Breastplates of fire, Muskets, arquebuses, pistols, and other spitfires; but especially those great guns and murdering pieces, so much used by the Turks, those mighty ordnance they brought before Constantinople, Rhodes, and other places, nothing inferior to those two that were cast by Alphonsus Duke of Ferrara, the one whereof he called the earthquake, the other Grandiabolo, or the great devil. (Chalcondylas. Peacham’s Valley of Vanity.)

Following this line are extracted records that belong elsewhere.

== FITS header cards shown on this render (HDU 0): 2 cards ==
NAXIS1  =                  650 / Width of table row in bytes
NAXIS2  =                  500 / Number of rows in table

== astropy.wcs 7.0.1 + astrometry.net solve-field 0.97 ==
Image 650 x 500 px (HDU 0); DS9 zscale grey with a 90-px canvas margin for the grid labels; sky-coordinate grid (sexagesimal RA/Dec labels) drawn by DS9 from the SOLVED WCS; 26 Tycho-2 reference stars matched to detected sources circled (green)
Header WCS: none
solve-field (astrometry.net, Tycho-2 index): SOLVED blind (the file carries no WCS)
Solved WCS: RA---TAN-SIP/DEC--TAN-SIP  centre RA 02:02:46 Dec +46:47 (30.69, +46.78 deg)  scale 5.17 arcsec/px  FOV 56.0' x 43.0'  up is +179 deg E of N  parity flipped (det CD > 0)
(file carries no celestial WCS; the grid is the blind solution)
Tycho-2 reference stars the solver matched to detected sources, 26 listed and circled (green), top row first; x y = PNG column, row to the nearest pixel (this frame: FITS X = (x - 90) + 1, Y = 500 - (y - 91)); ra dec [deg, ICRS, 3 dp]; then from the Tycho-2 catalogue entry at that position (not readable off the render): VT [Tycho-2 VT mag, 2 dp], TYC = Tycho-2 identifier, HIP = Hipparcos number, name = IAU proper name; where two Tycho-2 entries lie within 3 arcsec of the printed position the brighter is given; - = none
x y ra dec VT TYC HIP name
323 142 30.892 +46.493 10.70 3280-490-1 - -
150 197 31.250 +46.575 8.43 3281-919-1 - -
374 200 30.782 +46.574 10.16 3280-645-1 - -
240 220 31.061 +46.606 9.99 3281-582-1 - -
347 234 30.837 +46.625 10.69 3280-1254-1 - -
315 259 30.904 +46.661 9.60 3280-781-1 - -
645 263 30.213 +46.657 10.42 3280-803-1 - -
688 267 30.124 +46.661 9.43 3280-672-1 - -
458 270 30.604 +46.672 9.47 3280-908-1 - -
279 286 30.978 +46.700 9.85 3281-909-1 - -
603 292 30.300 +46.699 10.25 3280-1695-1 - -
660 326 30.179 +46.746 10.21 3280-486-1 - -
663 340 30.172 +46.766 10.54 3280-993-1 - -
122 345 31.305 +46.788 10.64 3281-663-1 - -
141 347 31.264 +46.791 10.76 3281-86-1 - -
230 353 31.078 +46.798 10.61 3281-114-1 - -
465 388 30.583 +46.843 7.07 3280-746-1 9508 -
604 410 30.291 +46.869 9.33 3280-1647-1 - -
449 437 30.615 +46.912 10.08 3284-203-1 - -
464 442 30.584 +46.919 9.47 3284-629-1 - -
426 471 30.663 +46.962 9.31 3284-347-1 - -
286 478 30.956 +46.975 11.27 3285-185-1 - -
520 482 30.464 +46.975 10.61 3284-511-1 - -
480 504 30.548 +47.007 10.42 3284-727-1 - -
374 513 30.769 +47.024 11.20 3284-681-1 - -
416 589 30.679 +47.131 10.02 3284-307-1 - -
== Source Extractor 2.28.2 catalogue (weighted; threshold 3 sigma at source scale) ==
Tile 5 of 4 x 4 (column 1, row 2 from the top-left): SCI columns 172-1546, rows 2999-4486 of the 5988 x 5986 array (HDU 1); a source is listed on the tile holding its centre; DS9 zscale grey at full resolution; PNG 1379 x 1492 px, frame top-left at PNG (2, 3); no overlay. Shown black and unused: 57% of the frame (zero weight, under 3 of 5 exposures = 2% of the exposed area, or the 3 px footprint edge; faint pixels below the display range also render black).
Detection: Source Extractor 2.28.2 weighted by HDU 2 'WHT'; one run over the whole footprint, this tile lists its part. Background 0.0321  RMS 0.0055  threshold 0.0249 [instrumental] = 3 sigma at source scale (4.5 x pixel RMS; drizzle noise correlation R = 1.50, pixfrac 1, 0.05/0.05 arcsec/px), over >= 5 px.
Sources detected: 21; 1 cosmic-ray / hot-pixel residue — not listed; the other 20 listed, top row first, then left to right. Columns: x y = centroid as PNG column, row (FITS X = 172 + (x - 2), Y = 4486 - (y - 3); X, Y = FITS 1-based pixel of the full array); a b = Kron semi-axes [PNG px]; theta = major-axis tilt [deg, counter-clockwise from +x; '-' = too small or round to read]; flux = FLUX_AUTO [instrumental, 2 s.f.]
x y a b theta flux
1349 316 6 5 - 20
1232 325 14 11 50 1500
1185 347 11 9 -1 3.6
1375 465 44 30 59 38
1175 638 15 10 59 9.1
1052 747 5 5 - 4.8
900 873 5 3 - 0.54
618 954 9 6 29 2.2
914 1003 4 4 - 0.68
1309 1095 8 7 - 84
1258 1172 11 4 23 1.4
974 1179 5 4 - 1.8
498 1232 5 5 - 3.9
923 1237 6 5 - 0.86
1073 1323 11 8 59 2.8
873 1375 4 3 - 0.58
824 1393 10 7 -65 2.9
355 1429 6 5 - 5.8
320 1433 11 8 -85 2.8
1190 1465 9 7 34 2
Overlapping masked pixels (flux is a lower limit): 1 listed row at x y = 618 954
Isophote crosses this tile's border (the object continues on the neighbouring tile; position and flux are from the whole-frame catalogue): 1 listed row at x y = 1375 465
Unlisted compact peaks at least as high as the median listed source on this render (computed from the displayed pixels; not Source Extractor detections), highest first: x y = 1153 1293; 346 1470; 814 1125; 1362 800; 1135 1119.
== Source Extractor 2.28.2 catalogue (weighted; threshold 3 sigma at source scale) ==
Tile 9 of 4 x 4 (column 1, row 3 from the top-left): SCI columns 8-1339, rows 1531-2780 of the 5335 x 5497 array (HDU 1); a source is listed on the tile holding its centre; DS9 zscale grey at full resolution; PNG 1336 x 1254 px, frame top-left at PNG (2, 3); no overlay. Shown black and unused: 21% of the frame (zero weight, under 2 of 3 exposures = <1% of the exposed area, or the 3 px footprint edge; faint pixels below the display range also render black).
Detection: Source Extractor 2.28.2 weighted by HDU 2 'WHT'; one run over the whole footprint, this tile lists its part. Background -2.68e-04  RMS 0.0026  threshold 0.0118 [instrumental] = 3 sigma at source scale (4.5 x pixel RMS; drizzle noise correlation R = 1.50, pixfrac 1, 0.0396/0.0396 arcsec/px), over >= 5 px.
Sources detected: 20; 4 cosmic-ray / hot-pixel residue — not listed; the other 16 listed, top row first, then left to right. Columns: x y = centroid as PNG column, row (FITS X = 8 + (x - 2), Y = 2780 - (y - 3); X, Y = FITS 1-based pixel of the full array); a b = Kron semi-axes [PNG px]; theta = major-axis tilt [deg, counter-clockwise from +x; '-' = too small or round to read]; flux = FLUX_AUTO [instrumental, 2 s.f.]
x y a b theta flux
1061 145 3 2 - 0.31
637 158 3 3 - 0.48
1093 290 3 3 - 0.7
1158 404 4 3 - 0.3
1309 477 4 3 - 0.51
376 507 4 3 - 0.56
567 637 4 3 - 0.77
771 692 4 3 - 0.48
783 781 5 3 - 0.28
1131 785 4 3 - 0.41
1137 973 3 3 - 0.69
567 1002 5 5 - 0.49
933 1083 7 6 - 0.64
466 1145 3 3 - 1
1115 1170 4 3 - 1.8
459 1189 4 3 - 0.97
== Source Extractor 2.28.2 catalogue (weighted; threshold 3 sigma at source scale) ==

And then the Turks, who were originally different from the Saracens, became followers of Mohammed, and conquered all the Eastern empire. They began their empire about the year of Christ 1296; began to invade Europe in the year 1300: took Constantinople, and so became masters of all the Eastern empire, in the year 1453. And thus all the cities’ and countries where stood those famous churches of which we read in the New Testament, as Jerusalem, Antioch, Ephesus, Corinth, &c. now became subject to the Turks. These are supposed to be prophesied of by the horsemen in Rev. 9: 15, &c. And the remains of the Christians in those parts of the world, who are mostly of the Greek church, are in miserable slavery under these Turks ; are treated with a great deal of barbarity and cruelty, and are become mostly very ignorant and superstitious.
H. Grattan Guinness:
The following list of Presentist expositors of the Apocalypse includes, so far as I have been able to ascertain, all of any note from the era of the Reformation to the publication of the ‘ Horae’ [Apocalypticae] of Mr. [E. B.] Elliott : Luther, Bullinger, Bale, Chytraeus, Marlorat, Foxe, Brightman, Parens, Mede, Vitringa, Daubuz, Sir Isaac Newton, Whiston, Bengel, Bishop Newton, Bicheno, Faber, Frere, Irving, Cunningham, Habershon, Bickersteth, Birks, Woodhouse, Keith, Elliott, twenty six in all. Out of these there are agreed as follows : 1. That seals I. to IV. are the decline of the pagan empire; 2. That seal VI. is the fall of paganism under Constantine; 3. That trumpets I. to IV. are the Gothic invasions; 4. That trumpet V. is the Saracens; 5. That trumpet VI. is the Turks.
History tells us how this Euphratean flood covered land after land, with its irresistible advance. All over South-Eastern Europe, as far as Venice, the Turkish flood extended. Wherever it reached it carried misery and death, so that even the strong language of Rev. ix. 17 can barely convey an idea of the ” woe ” it was to Eastern Christendom.